Bret Bradford said Tuesday that even more could be caught if immigrant communities in fear of deportation would speak up.
"We are certainly exercising our priorities in going after the worst of the worst,” Bradford said.
In the last fiscal year there were more than 16,000 arrests for the region and nearly 90 percent of those people were removed from the United States.
"We've got folks that were arrested for murder, folks arrested for all kinds of assaults with a deadly weapons, drug convictions,” Bradford said. “We've got a lot of serious criminals being removed.”
Bradford says his priority is catching dangerous and violent criminals, but they need the public's help -- more specifically the immigrant communities help.
Two weeks ago, in this busy strip mall near Love Field, Francisco Najara was murdered in broad daylight-- in front of a half a dozen witnesses. The killer was even caught on surveillance video -- but no arrest.
Dallas homicide detectives say many in the city’s immigrant communities fear deportation if they talk to police.
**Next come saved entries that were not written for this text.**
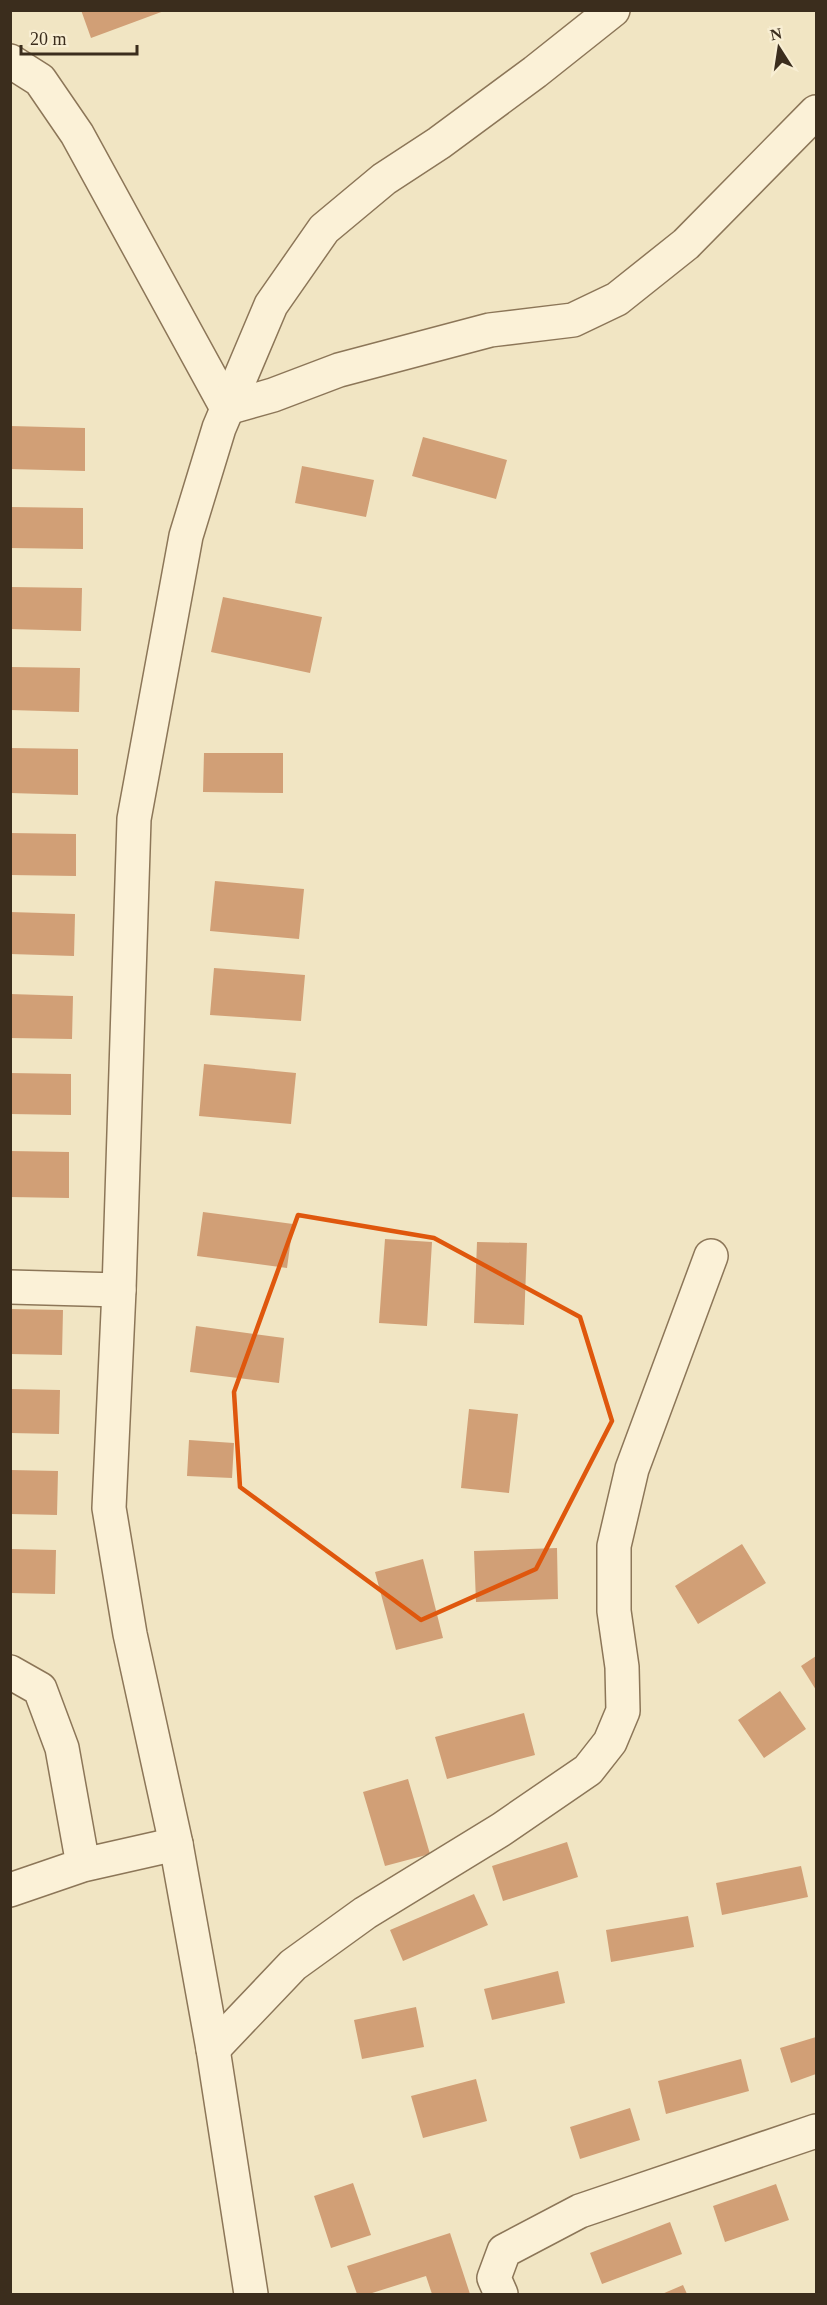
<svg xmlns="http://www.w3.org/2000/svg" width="827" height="2305" viewBox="0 0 827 2305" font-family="'Times New Roman',serif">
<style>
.building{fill:#d19f76}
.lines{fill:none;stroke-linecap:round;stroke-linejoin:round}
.minor-casing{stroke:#8c7658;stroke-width:36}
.tertiary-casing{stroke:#8c7658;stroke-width:36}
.minor{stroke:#fbf1d7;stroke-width:33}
.tertiary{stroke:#fbf1d7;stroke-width:33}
.marked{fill:none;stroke:#df570d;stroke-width:4.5;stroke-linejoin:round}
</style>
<rect width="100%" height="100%" fill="#f1e5c3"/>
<path class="building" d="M81,10H164V11L91,38Z
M10,426L85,428V471L10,469Z
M423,437L507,460L496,499L412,476Z
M302,466L374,480L366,517L295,503Z
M10,507L83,508V549L10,548Z
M10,587L82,588L81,631L10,629Z
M223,597L322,617L310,673L211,652Z
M10,667L80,668L79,712L10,710Z
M10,748L78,749V795L10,793Z
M204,753H283V793L203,792Z
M10,833L76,834V876L10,875Z
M215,881L304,889L299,939L210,931Z
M10,912L75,914L74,956L10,954Z
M214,968L305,975L301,1021L210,1015Z
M10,994L73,996L72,1039L10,1038Z
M204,1064L296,1073L291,1124L199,1116Z
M10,1073L71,1074V1115L10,1114Z
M10,1151L69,1152V1198L10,1197Z
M203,1212L293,1224L287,1268L197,1256Z
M385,1239L432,1242L427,1326L379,1323Z
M477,1242L527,1243L524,1325L474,1323Z
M10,1309L63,1310L62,1355L10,1354Z
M196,1326L284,1338L279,1383L190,1372Z
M10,1389L60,1390L59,1434L10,1433Z
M469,1409L518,1414L509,1493L461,1488Z
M189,1440L234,1443L232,1478L187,1476Z
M10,1470L58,1471L57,1515L10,1514Z
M742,1544L766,1583L698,1624L675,1586Z
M557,1548L558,1599L476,1602L474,1551Z
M10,1549L56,1550L55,1594L10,1593Z
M423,1559L443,1638L396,1650L375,1572Z
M816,1656V1690L801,1666Z
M780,1691L806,1729L764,1758L738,1720Z
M524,1713L535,1755L447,1779L435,1737Z
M408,1779L430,1854L385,1866L363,1792Z
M567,1842L578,1877L503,1901L492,1866Z
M801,1866L808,1897L722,1915L716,1883Z
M474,1894L488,1925L403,1961L390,1930Z
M688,1916L694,1947L611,1962L606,1930Z
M558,1971L565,2003L492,2020L484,1989Z
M416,2007L424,2047L362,2059L354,2020Z
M816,2037V2074L791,2083L780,2048Z
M741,2059L749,2091L666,2114L658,2081Z
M476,2079L487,2121L423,2138L411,2096Z
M630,2108L640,2140L580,2159L570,2127Z
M353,2183L371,2235L331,2248L314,2196Z
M776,2184L789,2220L725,2242L713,2206Z
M670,2222L682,2254L602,2284L590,2253Z
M450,2233L470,2294H432L426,2276L369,2294H357L347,2266Z
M683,2285L687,2294H662Z"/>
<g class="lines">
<defs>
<path id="minor" d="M10,61L40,80L77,134L227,408L273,395L339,370L490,330L573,320L617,299L686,244L816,112
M10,1287L119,1290
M10,1672L40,1689L62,1748L83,1865
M10,1890L83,1865L176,1844
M213,2049L293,1965L365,1913L502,1829L588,1770L610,1742L623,1711L622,1667L614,1611V1546L632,1469L711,1256
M501,2294L494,2278L504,2251L580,2211L816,2131"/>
<path id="tertiary" d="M251,2294L213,2049L176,1844L130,1634L109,1508L119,1290L134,819L186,536L219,428L271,305L324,229L384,179L439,143L535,72L613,10"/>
</defs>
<use href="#minor" class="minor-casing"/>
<use href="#tertiary" class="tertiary-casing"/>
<use href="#minor" class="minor"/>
<use href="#tertiary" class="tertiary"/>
</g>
<path class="marked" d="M298,1215L434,1238L580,1317L612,1421L536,1569L421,1620L240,1487L234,1392Z"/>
<rect width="827" height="2305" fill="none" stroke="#3b2d1d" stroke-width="24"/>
<g transform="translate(779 48) rotate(348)" stroke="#f8eed3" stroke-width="4.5" paint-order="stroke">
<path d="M0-4.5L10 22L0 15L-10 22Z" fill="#3b2d1d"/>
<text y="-9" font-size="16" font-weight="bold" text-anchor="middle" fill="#3b2d1d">N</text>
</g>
<path d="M21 45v9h116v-9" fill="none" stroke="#3b2d1d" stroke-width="3"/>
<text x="30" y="45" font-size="18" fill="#3b2d1d" stroke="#f8eed3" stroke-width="4.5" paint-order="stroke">20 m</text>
</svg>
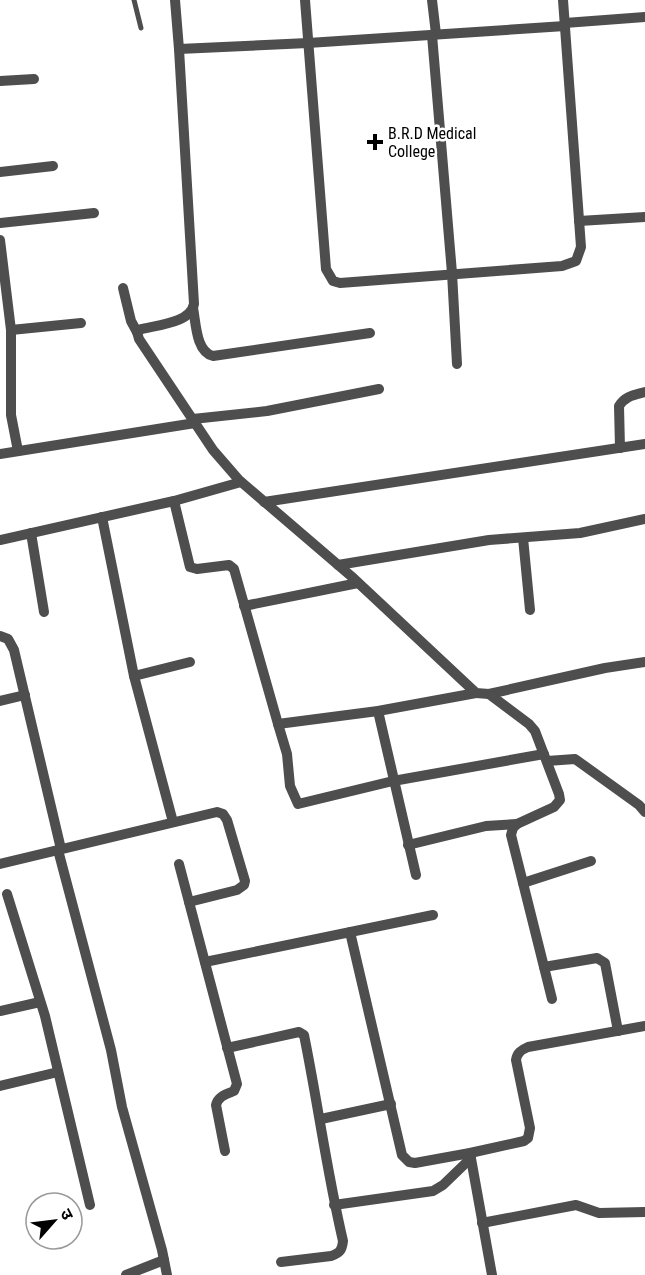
<svg xmlns="http://www.w3.org/2000/svg" width="645" height="1275" viewBox="0 0 645 1275" font-family="'Roboto Condensed','Noto Sans Devanagari',sans-serif">
  <style>
    .lines { fill: none; stroke-linecap: round; stroke-linejoin: round }
    .service { stroke: #4e4e4e; stroke-width: 5 }
    .minor { stroke: #4e4e4e; stroke-width: 10 }
    .poi-dot { fill: #000; stroke: #fff; stroke-width: 2 }
    .labels { text-anchor: middle; stroke-width: 5; stroke-linejoin: round; paint-order: stroke }
    .poi-label { font-size: 16px; fill: #000; stroke: #fff; text-anchor: start }
  </style>
  <rect width="100%" height="100%" fill="#fff"/>
  <g class="lines">
    <polyline class="service" points="134,0 141,28"/>
    <g class="minor">
      <path d="M175,0L179,49L194,304C190,324 155,325 138,330L137,332L139,339L213,450L239,480L351,576L476,693L489,694L605,668L645,662"/>
      <polyline points="305,0 326,269 333,281 340,283 562,266 576,261 581,247 563,0"/>
      <polyline points="432,0 436,34"/>
      <polyline points="565,23 645,17"/>
      <polyline points="432,35 452,273 457,364"/>
      <polyline points="179,49 308,43 565,26"/>
      <polyline points="0,81 34,79"/>
      <polyline points="0,172 53,166"/>
      <polyline points="579,221 645,217"/>
      <polyline points="0,223 94,213"/>
      <polyline points="0,240 11,330 11,415 18,451"/>
      <polyline points="123,288 131,321 137,332"/>
      <path d="M193,308C196,323 196,352 213,356L370,333"/>
      <polyline points="11,330 81,323"/>
      <polyline points="193,419 267,411 379,389"/>
      <path d="M620,448L619,406C625,396 634,395 645,392"/>
      <polyline points="0,454 195,423"/>
      <polyline points="174,501 190,567 197,569 229,565 234,569 278,724 378,711 476,693"/>
      <polyline points="264,502 645,444"/>
      <polyline points="102,517 134,676 173,822"/>
      <polyline points="31,533 44,612"/>
      <polyline points="523,538 530,610"/>
      <polyline points="0,540 174,501 241,482"/>
      <polyline points="338,565 489,540 580,533 645,519"/>
      <polyline points="244,606 358,583"/>
      <polyline points="0,636 8,639 14,650 61,849"/>
      <polyline points="134,676 190,662"/>
      <polyline points="489,694 529,724 535,731 559,794 560,800 554,807 517,824 513,828 511,835 552,999"/>
      <polyline points="0,701 25,695"/>
      <polyline points="378,711 416,875"/>
      <polyline points="278,724 287,754 290,786 298,804 393,781 544,754"/>
      <polyline points="547,761 575,759 639,805 645,812"/>
      <polyline points="408,845 486,826 517,824"/>
      <polyline points="58,850 111,1050 122,1107 162,1250 167,1275"/>
      <polyline points="0,864 217,812 223,814 227,820 245,881 244,885 237,890 189,902"/>
      <path d="M179,864L237,1084L234,1091C227,1094 218,1096 216,1105L225,1151"/>
      <polyline points="523,883 591,861"/>
      <polyline points="7,894 45,1016 90,1205"/>
      <path d="M350,932L402,1155L409,1162L415,1163L470,1153L524,1141L528,1138L530,1128L516,1060C517,1053 521,1050 528,1047L645,1026"/>
      <polyline points="205,962 433,915"/>
      <polyline points="544,967 597,958 605,963 618,1031"/>
      <polyline points="0,1011 40,1002"/>
      <path d="M227,1048L299,1032L304,1035C318,1104 327,1173 343,1241C342,1250 340,1253 331,1256L281,1262"/>
      <polyline points="0,1086 58,1072"/>
      <polyline points="321,1119 391,1104"/>
      <polyline points="470,1153 492,1275"/>
      <polyline points="334,1205 433,1191 443,1185 471,1158"/>
      <polyline points="482,1223 576,1205 599,1213 645,1212"/>
      <polyline points="126,1275 164,1260"/>
    </g>
  </g>
  <path class="poi-dot" d="M372 133h6v6h6v6h-6v6h-6v-6h-6v-6h6z"/>
  <g class="labels">
    <g class="poi-label">
      <text x="388" y="139">B.R.D Medical<tspan x="388" dy="18">College</tspan></text>
    </g>
  </g>
  <g transform="translate(54 1221) rotate(62)"><circle r="28" fill="#ffffff" stroke="#999999" stroke-width="1.5"/>
  <path d="M0-4.5L10 22L0 15L-10 22Z" fill="#000000"/>
  <text y="-9" font-size="16" font-weight="bold" text-anchor="middle" fill="#000000">उ</text>
  </g>
</svg>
"Coming forward as a victim or a witness is not going to get you removed, it's not going to get you arrested. It might get you a benefit,” Bradford.
Bradford says violent criminals are the very kinds of people victimizing immigrants in their own communities.
"We actually have relief and visas for victims and witness. Those aren't the folks we are targeting by any means, those are the folks we are looking to help,” Bradford said.
Bradford is in charge of the ICE region that includes counties in North Texas and the state of Oklahoma.